En théorie cette procédure à tout pour plaire  :

  • rapidité
  • sécurité
  • garantie du secret (personne ne peut plus ouvrir la partie statistique normalement scellée)
  • plus besoin de lécher la partie statistique pour la sceller
  • plus de souci de déchiffrage des hiéroglyphes médicaux
  • et cerise sur le gâteau, le médecin reçoit sur sa boîte MSS le CERFA prérempli pour transmettre à la CPAM et se faire payer !

même si ça ne résout pas le problème du malheureux médecin de garde tout seul face au défunt qu’il ne connaît pas et bien en peine de savoir de quoi ce pauvre malheureux a bien pu mourir et donc quelles sont les causes du décès, à court, moyen et long terme. Les IDE qui ont suivi le patients seraient souvent bien plus légitimes pour le faire … mais une réglementation rétrograde le leur interdit.

Non, le souci est ailleurs.

15 ans après sa mise en place, la plupart des services d’état-civil municipaux ne sont toujours pas raccordés au service CertDC ! Allez donc voir votre département, c’est souvent à pleurer. Dans la Manche il manque notamment St-Lô (la préfecture tout de même !), Avranches, La Hague, Valognes, Bricquebec, St-James, Torigny, St-Pair sur Mer, Pontorseon, Agneaux … soit 10 des 15 communes les plus peuplées du département.

Et dans ce cas-là, le médecin doit alors se connecter sur un ordinateur au site de CertDC, et imprimer et signer (en 4 exemplaires) la partie administrative et état-civil du certificat de décès.

Si par chance il peut avoir accès au matériel de l’EMS, ça peut aller. Mais sinon il est censé retourner à son cabinet, puis rapporter les 4 feuillets à l’EMS.

Il faut se rappeler que la plupart des secteurs de garde sont maintenant très étendus. Le mien fait 40 km de rayon, ce qui porterait donc à 160 km la distance nécessaire pour la procédure ! rien que le temps perdu et les frais de route me coûteraient alors largement plus cher que ce que me rapporte la rémunération forfaitaire, qui ne prend en compte ni les horaires, ni la distance, et de plus est bloquée dans sa tarification (comme toutes nos rémunérations) depuis sa mise en place.
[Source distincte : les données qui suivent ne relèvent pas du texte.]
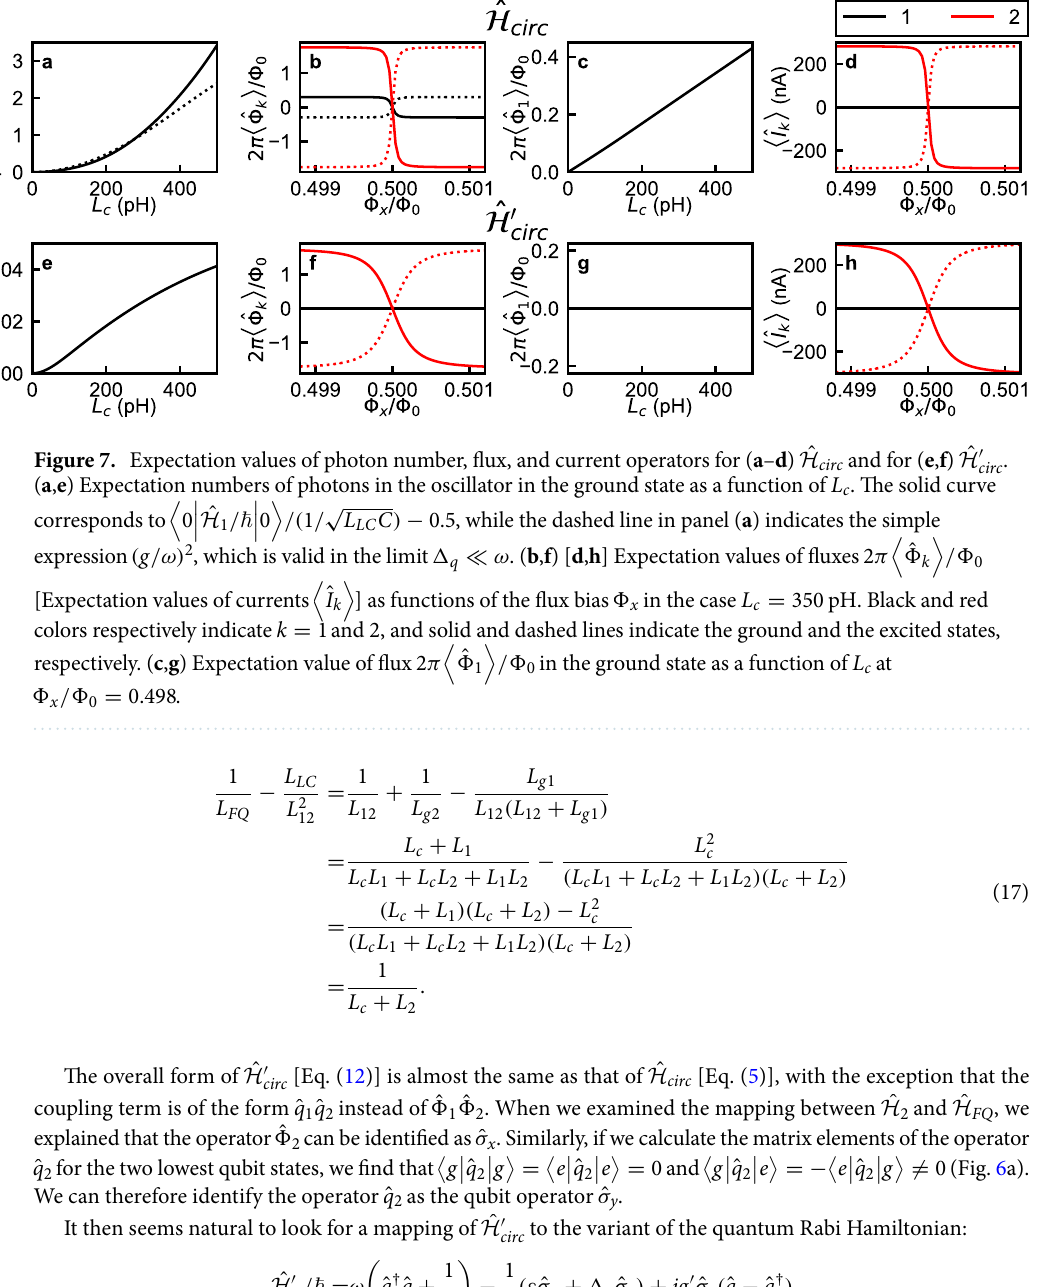
Contrary to the open grey and red circles obtained from ˆ H ′ circ , the solid grey and red lines obtained from ˆ H ′ R are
Les « papiers bleus » ont donc encore de beaux jours devant eux ! sauf si, comme c’est à prévoir, les ARS se mettent à se faire tirer l’oreille pour les fournir, « puisque la dématérialisation est obligatoire ».

La logique aurait quand même voulu que les administrations municipales donnent l’exemple et passent à la nouvelle procédure (elles ont quand même eu 15 ans pour ça !) plutôt que de passer en force par l’obligation pour les effecteurs, sans aucune sanction pour les municipalités.

Comme souvent, la simplification administrative ne sert qu’à simplifier la vie d’une administration ubuesque, alors même qu’elle complique celle de tous les autres acteurs de la vie civile, et celles des médecins libéraux en premier lieu.